Environment Variables
If your reward function calls an external API (e.g., an LLM judge), add the required API keys as environment variables. They will be available via os.environ at runtime.
Step 5 — Review
Review the full job configuration before launching.
| Field | Description |
|---|
| Base Model | The selected base policy model. |
| Dataset | The prompt dataset used for training. |
| Mode | Conversation mode (e.g., Single-turn). |
| MCP Servers | Number of configured MCP servers and tools. |
| Reward Type | The reward function type (e.g., Python Function). |
| Epochs | Number of training epochs. |
| Batch Size | Number of prompts per rollout batch. |
| Samples per Prompt | Number of rollouts per prompt. |
| Temperature | Sampling temperature. |
Check the acknowledgment box and click Confirm & Create to launch the job.
RL job details
Click any RL job in the fine-tuning list to open its detail page.
Configuration
Shows the full job configuration:
- Status, Training mode, Base model, Training dataset, Evaluation dataset
- Batch size, Learning rate, Queue position
- Created / Started / Completed timestamps
RL Configuration
Shows RL-specific settings used for the job:
- Samples/prompt, Temperature, Max response len, Reward function (Python code), Reward sources
Progress
Shows live training progress: completion percentage, current step out of total steps, and a summary of the latest Loss, Grad norm, and Learning rate values.
Evaluation Snapshot
Shows the latest rollout evaluation metrics at the most recent logged step.
| Metric | Description |
|---|
| Advantages | Mean advantage value across rollouts. |
| Eval Response Lengths | Average token length of evaluation responses. |
| Eval Reward | Average reward score on evaluation rollouts. |
Use the Step Range inputs to filter metrics to a specific step window.
Rollout Metrics
Real-time charts updated as training progresses. All charts plot values over rollout steps.
| Chart | Description |
|---|
| Reward | Mean reward score per rollout step. |
| Response Lengths | Average token length of agent responses per rollout step. |
| KL Divergence | KL divergence between the policy and reference model per rollout step. |
| Advantages | Mean advantage value per rollout step. |
Training Metrics
| Chart | Description |
|---|
| Loss | Training loss over steps. Includes EMA smoothing control. |
| Entropy Loss | Entropy of the policy output over steps. |
| Gradient Norm | Gradient norm over steps. |
| Learning Rate | Learning rate schedule over steps. |
The latest values are shown as a summary line (e.g., loss 4.11e-5 • grad 0.505 • lr 2.00e-6 @ step 101). Source data comes from training.log.
Rollout Explorer
Browse individual rollout steps. Each step shows the number of prompts, total samples, average reward, and completion status. Click any step to inspect individual rollout trajectories.
Model Checkpoints
Checkpoints are saved according to the Save Checkpoint Every setting (or once per epoch by default). Each checkpoint is labeled by the training step at which it was saved.
| Field | Description |
|---|
| Step N | Checkpoint label (e.g., Step 1, Step 3, …). |
| HuggingFace | Format of the saved weights. |
| Files / Size / Step | Number of files, total size, and the training step. |
Each checkpoint has two buttons:
- Details — View the full list of files in the checkpoint.
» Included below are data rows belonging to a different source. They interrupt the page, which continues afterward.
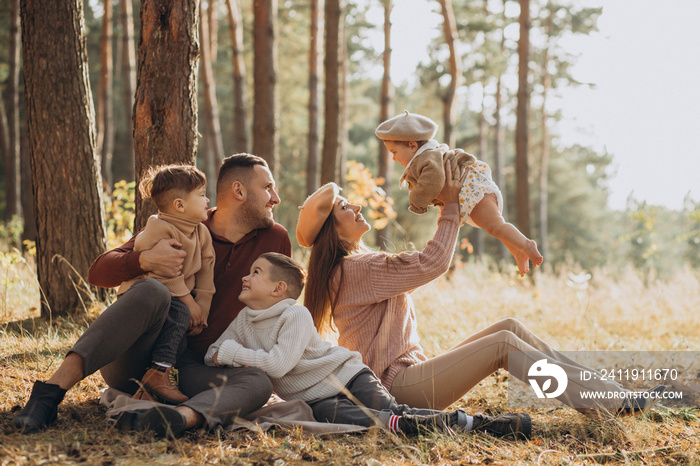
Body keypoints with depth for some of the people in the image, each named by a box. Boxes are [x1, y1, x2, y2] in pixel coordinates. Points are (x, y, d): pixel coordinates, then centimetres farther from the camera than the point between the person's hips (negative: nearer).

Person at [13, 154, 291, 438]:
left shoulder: (275, 239, 9)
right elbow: (98, 273, -5)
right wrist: (144, 260, -25)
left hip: (189, 369, 3)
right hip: (132, 363, -3)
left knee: (258, 383, -28)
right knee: (151, 292, -35)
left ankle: (184, 416, -58)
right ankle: (51, 391, -42)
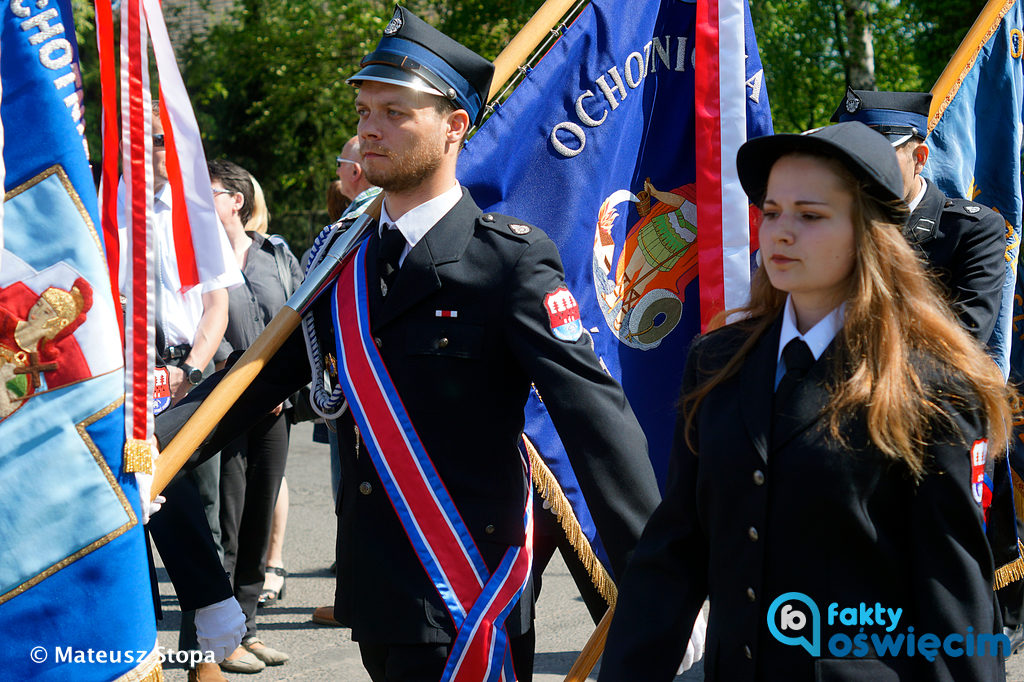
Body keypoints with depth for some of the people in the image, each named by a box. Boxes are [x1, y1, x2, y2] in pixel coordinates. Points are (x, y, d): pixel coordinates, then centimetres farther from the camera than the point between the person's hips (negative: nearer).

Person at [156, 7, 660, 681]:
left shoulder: (512, 261, -11)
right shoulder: (343, 257, 10)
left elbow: (595, 417, -18)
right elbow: (263, 375, 11)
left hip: (463, 603, -6)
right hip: (376, 597, 7)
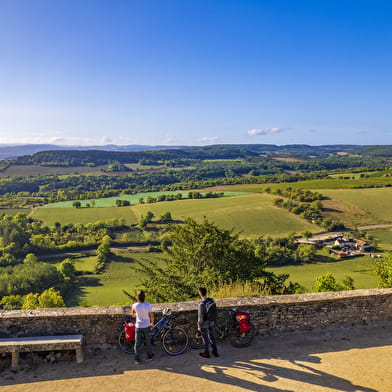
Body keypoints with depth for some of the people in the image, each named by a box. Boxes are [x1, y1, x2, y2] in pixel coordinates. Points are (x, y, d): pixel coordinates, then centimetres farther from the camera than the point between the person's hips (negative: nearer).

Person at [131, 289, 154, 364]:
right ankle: (149, 356, 32)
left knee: (137, 344, 11)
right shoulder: (148, 305, -16)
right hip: (147, 326, 1)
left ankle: (137, 360, 16)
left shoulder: (135, 306, -15)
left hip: (139, 327, -1)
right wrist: (152, 323, 10)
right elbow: (151, 316, -6)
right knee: (148, 342, 19)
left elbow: (133, 314, 3)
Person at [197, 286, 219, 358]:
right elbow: (214, 311, 3)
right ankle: (215, 352, 32)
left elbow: (200, 316, -22)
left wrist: (199, 326, -11)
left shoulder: (202, 304, -29)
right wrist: (214, 320, 17)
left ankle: (206, 353, 27)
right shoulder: (212, 300, -9)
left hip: (204, 323, -6)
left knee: (205, 338, 12)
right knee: (212, 336, 20)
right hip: (212, 322, 6)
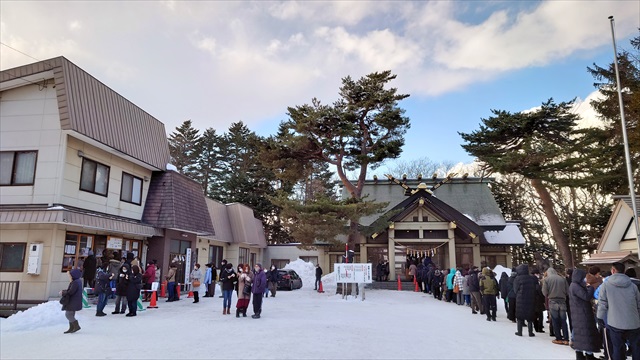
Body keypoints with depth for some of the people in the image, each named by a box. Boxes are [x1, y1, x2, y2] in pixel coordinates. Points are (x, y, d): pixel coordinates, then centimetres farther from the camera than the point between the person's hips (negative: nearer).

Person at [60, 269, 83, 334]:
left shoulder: (75, 283, -20)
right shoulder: (78, 281, 12)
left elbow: (70, 292, -24)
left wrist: (63, 293, -9)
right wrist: (64, 291, 5)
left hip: (73, 302, -10)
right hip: (73, 301, 10)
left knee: (68, 314, -6)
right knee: (71, 315, 14)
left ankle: (76, 326, -3)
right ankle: (71, 328, 19)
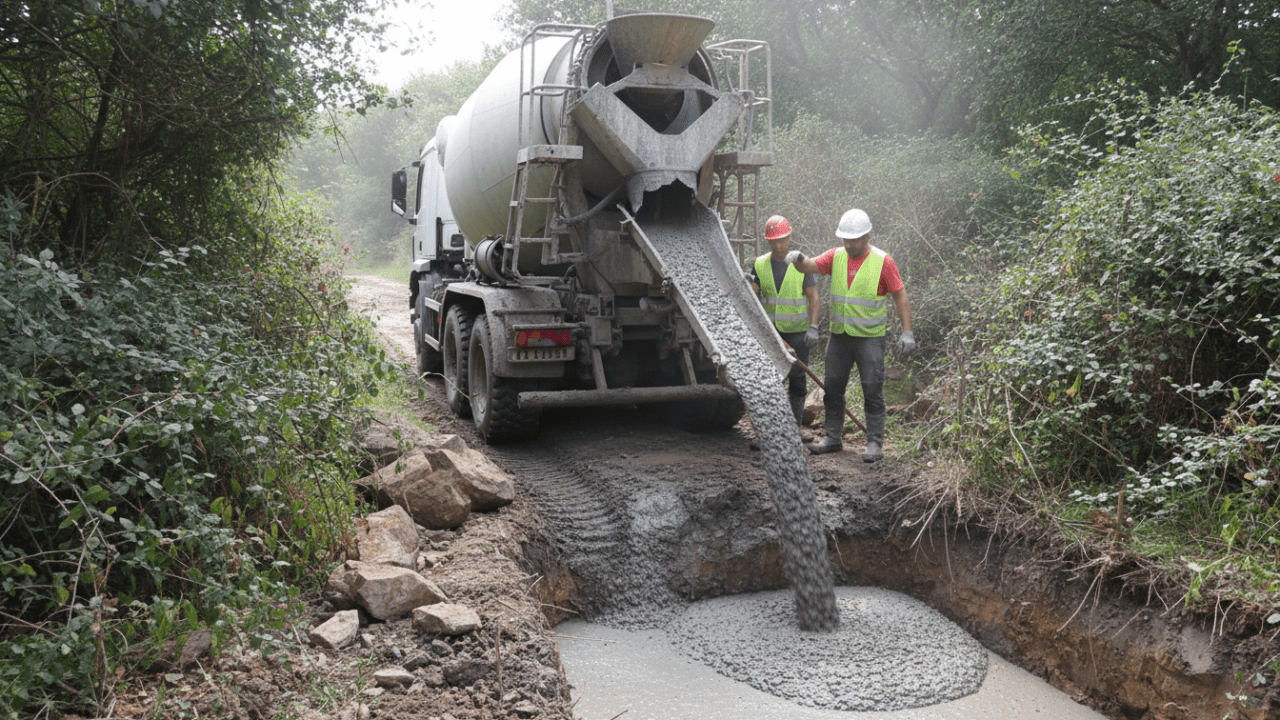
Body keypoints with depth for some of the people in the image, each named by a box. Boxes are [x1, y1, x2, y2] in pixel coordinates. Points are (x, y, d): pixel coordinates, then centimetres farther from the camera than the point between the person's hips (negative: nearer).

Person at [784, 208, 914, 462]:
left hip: (870, 338, -4)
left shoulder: (883, 261, -6)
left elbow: (900, 297, -4)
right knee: (833, 387, 10)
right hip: (839, 336, 5)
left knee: (872, 391, -2)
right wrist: (798, 259, -29)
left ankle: (875, 444, 5)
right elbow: (809, 266, -5)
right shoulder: (836, 256, 5)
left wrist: (907, 332, -10)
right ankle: (833, 438, 22)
- Deploy — Create an inference deployment directly from this checkpoint. See Deployments for details.
Additional files
| File | Description |
|---|
checkpoint_status.json | Metadata about checkpoint state. |
training.log | Full training log file. |
raw_output.log | Raw process output log. |
rollouts.jsonl | All rollout trajectories in JSONL format. |
global_dataset_state_dict_*.pt | Dataset state snapshots for resuming training. |
Click Download next to any file to save it locally.
Logs
The Logs section displays the last 200 lines of real-time training output. Click Refresh to fetch the latest lines.